Given exercise A = In the passage on visual controls, rewrite the paragraph beginning "Credibility: If the condition is worsening" as a short bulleted list that keeps its main facts.

Provided text =
+ + + + + + +
Take a look at some of your visual controls. Do they pass the test? Do they clearly convey that something needs attention, or is that fact subject to interpretation?

Unexpected: Why would a visual control need to be “unexpected?” Consider the opposite. Who pays attention to car alarms these days? Yes, they are annoying, but because they so often mean nothing, nobody pays attention to them. We expect car alarms to be false alarms. If your visual control is to mean something, you must respond each time it tells you to. If it is a false alarm, you have detected a problem. Congratulations, your system is working. But it will only continue to work if you follow-through: STOP your routine; FIX or correct the condition; INVESTIGATE the root cause and apply a countermeasure. All of this jargon really means you must adjust your system to prevent the false alarm. Failure to do so will render the real alarm meaningless. It will “Cry Wolf” and no one will take it seriously.

Concreteness: Is it very clear? Do people relate to what your visual control is telling them? Does the Team Leader know that the worker in zone 4 needs help, and that the line will stop in a few minutes if he doesn’t get it?

Credibility: If the condition is worsening, does your visual control show it? Does it warn of increased risk? A typical example would be an inventory control rack with a yellow and red control point on it. Yellow means “Do something” Red means “You better start expediting or making alternate plans because you are going to run out.” Setting the red limit too far up, though, sends out false alarms (see unexpected), and eventually everyone “knows” the process can eat a little into the red with no problem. Why have yellow? What visual control can you put at the yellow line that tells you someone has seen it and is responding to the problem? (Left as an exercise for the reader.)

Emotions: How does your visual control compel action? Does it penetrate consciousness? A few words of warning on an obscure LCD panel aren’t going to mean very much unless someone reads them. How do you get the attention of the person who is supposed to respond? “He should have paid more attention” is the totally wrong way to approach missed information.

Stories: I really connected with this one. Stories are a great way to teach. Simulations are interactive stories. When teaching the andon / escalation process in a couple of different plants we divided the group into small teams, gave them a real-life defect or problem scenario and had them construct a stick-figure comic book that told the story of what would happen. That has proven a great way to reinforce and personalize the theoretical learning.

I will admit that these analogies can be a bit of a stretch, but the real issue is there. Visual controls are critical to your operation because they highlight things that must compel a response.

Your system is not static, or even really stable. It is either improving continuously through your continuous intervention, correction and improvement based on the problems you discover; or it is continuously deteriorating because those little problems are slowly eroding the process with more and more work-arounds and accommodations.

Go to your work area and watch. What happens when there is a problem or break in the standard? What do people do? Can they tell right away that something is out of the ordinary? How can they tell? For that matter, how can you tell by watching? If you are not sure, then first work to clarify the situation and put in more visuals. That will force you to consider what your standard expectations are, and think about responding when things are different than your standard.
+ + + + + + +
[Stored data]

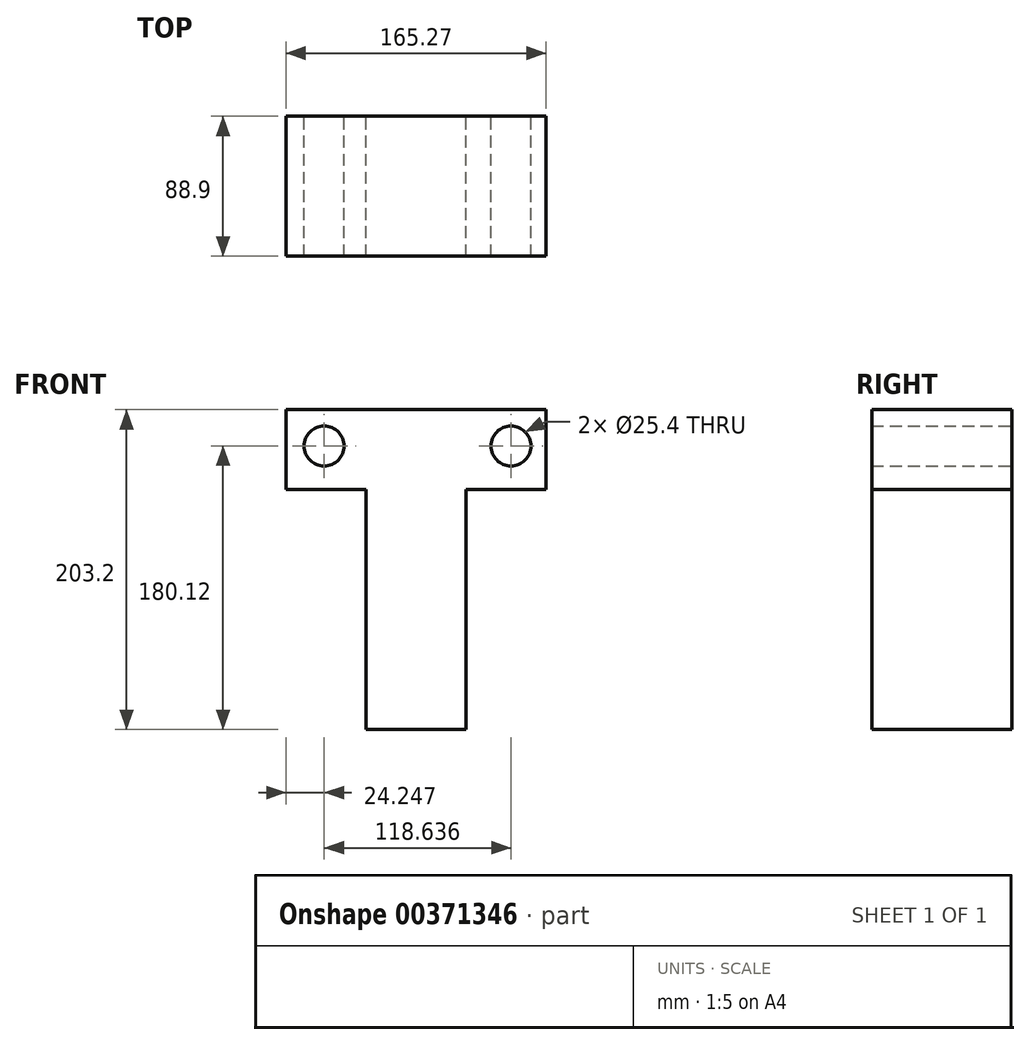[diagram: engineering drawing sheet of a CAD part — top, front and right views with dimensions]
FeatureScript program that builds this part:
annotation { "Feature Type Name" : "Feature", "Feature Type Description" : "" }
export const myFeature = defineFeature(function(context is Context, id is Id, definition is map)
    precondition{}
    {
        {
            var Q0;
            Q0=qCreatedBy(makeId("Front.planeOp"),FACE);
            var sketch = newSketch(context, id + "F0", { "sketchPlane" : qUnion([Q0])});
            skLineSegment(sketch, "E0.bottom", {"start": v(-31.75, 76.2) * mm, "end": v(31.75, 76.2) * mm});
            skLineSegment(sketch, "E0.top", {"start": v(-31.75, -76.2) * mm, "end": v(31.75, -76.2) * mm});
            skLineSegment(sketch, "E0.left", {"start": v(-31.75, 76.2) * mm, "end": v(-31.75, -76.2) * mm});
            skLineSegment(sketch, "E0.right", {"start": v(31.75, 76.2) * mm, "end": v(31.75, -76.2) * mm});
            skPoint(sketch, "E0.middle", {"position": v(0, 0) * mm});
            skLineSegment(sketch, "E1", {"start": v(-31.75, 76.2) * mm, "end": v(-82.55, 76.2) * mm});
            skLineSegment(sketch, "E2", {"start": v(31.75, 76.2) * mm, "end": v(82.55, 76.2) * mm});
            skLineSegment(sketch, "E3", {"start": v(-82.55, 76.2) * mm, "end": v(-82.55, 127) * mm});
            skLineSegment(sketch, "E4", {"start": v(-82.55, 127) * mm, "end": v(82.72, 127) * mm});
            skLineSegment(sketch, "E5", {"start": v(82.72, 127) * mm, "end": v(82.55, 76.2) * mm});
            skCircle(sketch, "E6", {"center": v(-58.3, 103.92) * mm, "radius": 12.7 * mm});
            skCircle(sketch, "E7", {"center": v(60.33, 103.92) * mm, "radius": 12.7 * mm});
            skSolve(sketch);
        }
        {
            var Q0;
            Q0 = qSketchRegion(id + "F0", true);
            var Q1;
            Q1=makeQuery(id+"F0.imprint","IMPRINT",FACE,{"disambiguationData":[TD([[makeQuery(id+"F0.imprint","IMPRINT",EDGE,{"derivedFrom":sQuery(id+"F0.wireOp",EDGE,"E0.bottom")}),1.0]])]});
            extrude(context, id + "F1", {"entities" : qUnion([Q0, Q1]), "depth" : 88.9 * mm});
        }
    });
+ + + + + + +
Given exercise B = In the records, switch "definition" to "params" in everything from the start of the records down to the line containing "export const myFeature", and change nothing else. Give back only those lines, leaving the pictures out.

Solution A =
- A visual control should show when a condition is worsening and warn of increased risk.
- Example: an inventory control rack with a yellow and a red control point. Yellow means "do something." Red means start expediting or making alternate plans because you will run out.
- Setting the red limit too far up sends out false alarms, and people come to believe the process can eat a little into the red with no problem.
- The reader is left to work out what visual control at the yellow line would show that someone has seen the problem and is responding.

Solution B =
[diagram: engineering drawing sheet of a CAD part — top, front and right views with dimensions]
FeatureScript program that builds this part:
annotation { "Feature Type Name" : "Feature", "Feature Type Description" : "" }
export const myFeature = defineFeature(function(context is Context, id is Id, params is map)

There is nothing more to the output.